Ecco i pensieri che avevo in testa in quel preciso momento.

Iniziai a tossire.

"Ti senti bene piccola?" Chiese preoccupato.

"Sì certo, sto bene"

"Allora cosa mi stavi per dire?" Insistette.

"Niente Serkan, che ti a...doro. Si ecco, ti adoro, davvero! " mi inventai.

Fu un'ottima idea, per fortuna ero riuscita a scamparmela da quel momento di imbarazzo assoluto.

Appena pronunciai quelle parole il suo viso cambiò.
Diventò cupo, senza più una piccola luce, il suo sguardo si perse nel vuoto e la sua mano non era più incrociata alla mia.
Mi sono sentita così stupida.
Così stupida a dire una cosa del genere.
Non dovevo farmi scappare niente.
Certamente non era mia intenzione dirgli in questo modo che lo amo, ma ormai cosa potevo fare?

Non volevo sbilanciarmi troppo, dopo tutto era la prima volta che provavo tutte queste emozioni e volevo esserne davvero sicura prima di dire una cosa così importante.

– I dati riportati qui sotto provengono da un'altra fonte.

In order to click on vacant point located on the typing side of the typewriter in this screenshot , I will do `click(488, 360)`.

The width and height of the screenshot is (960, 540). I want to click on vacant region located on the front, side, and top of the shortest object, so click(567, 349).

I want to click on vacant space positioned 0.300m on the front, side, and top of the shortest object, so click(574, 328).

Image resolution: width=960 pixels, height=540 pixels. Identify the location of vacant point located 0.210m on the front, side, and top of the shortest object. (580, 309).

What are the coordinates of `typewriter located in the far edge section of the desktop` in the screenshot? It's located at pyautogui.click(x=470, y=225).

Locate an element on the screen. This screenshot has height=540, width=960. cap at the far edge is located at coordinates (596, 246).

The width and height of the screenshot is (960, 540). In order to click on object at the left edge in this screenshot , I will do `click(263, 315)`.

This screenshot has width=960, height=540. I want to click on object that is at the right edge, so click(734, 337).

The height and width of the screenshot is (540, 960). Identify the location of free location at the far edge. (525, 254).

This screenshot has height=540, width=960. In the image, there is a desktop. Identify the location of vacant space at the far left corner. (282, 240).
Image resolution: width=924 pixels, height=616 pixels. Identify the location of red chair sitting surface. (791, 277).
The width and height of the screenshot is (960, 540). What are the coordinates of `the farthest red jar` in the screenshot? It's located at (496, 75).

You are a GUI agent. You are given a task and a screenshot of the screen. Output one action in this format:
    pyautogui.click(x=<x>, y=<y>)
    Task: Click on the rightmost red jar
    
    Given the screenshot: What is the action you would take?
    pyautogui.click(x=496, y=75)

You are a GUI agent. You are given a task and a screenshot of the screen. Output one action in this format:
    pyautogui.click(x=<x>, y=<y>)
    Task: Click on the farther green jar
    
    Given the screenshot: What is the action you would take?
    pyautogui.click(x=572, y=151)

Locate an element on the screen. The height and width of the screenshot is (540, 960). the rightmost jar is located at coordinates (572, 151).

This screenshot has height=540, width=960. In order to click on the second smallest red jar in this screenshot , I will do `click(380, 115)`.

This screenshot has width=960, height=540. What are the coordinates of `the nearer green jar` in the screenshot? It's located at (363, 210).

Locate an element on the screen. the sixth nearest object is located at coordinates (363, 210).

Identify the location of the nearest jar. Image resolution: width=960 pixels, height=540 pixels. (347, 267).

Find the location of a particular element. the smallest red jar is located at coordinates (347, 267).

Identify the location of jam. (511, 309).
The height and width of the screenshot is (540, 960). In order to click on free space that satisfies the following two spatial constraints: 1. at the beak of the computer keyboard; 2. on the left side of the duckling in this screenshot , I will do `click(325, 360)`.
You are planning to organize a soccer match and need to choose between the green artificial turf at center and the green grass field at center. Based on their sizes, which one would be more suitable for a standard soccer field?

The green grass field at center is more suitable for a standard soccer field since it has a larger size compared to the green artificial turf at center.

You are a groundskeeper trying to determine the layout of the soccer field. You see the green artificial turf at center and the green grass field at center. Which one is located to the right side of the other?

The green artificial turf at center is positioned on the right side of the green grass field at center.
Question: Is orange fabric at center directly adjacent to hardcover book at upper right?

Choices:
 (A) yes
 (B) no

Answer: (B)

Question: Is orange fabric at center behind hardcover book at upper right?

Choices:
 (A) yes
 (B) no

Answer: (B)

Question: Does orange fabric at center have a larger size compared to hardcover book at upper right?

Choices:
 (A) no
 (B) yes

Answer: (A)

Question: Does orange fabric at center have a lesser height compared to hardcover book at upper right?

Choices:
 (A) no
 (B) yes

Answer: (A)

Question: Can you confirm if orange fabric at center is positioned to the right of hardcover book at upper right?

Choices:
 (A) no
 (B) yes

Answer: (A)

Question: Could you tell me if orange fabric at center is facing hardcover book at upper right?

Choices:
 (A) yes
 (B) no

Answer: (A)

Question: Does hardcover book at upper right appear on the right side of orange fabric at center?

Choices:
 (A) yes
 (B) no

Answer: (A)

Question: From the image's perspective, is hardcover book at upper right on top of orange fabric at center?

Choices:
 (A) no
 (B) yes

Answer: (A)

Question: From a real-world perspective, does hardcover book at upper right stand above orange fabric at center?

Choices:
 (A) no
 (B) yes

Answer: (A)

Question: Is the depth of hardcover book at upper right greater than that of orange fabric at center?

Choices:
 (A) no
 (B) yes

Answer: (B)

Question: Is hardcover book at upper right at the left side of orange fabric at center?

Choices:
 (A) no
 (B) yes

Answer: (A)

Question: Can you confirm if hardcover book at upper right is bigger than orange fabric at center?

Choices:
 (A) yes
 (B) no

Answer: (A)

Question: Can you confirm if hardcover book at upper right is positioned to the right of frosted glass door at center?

Il suo sguardo non cambiava.

Pochi minuti dopo arrivammo a scuola, scendemmo dalla macchina ma lui non mi degnò di uno sguardo.

Scese velocemente e si diresse verso i suoi amici.

Perché mi stava trattando in questo modo?
Cosa pensava?
Che gli avrei detto "ti amo" dopo una settimana?
Probabilmente ha incontrato solo quel tipo di ragazze ma io non sono così. Ho i miei tempi e pretendo che vengano rispettati.

Bene, ora ero su di giri anche io.

Chiusi forte la portiera della macchina e andai verso Carlotta.

"Cosa è successo amica? Ti vedo arrabbiata." Mi chiese lei appena mi vide.

"Nulla, ti racconterò tutto più tardi." Tagliai corto.

Annuì ed entrammo subito a scuola.
Era come se avesse capito che di mezzo c'era Serkan.

Non ricordavo neppure se avevo riferito a Carlotta tutto quello che era successo negli ultimi giorni con Serkan.
Le racconterò tutto nell'ora di pranzo.

Iniziarono le lezioni e io ero molto distratta.
Non mi capitava mai... Ma da quando ho incontrato Serkan era abbastanza ricorrente.
È stato capace di stravolgere tutta la mia vita in pochi giorni.

Ogni campanella, che segnava la fine della lezione, mi sembrava una tortura. Non volevo incontrare Serkan per i corridoi, non volevo guardarlo, vederlo parlare con le ragazze, vederlo sorridere con altre persone e sapere che, al tempo stesso, era arrabbiato con me.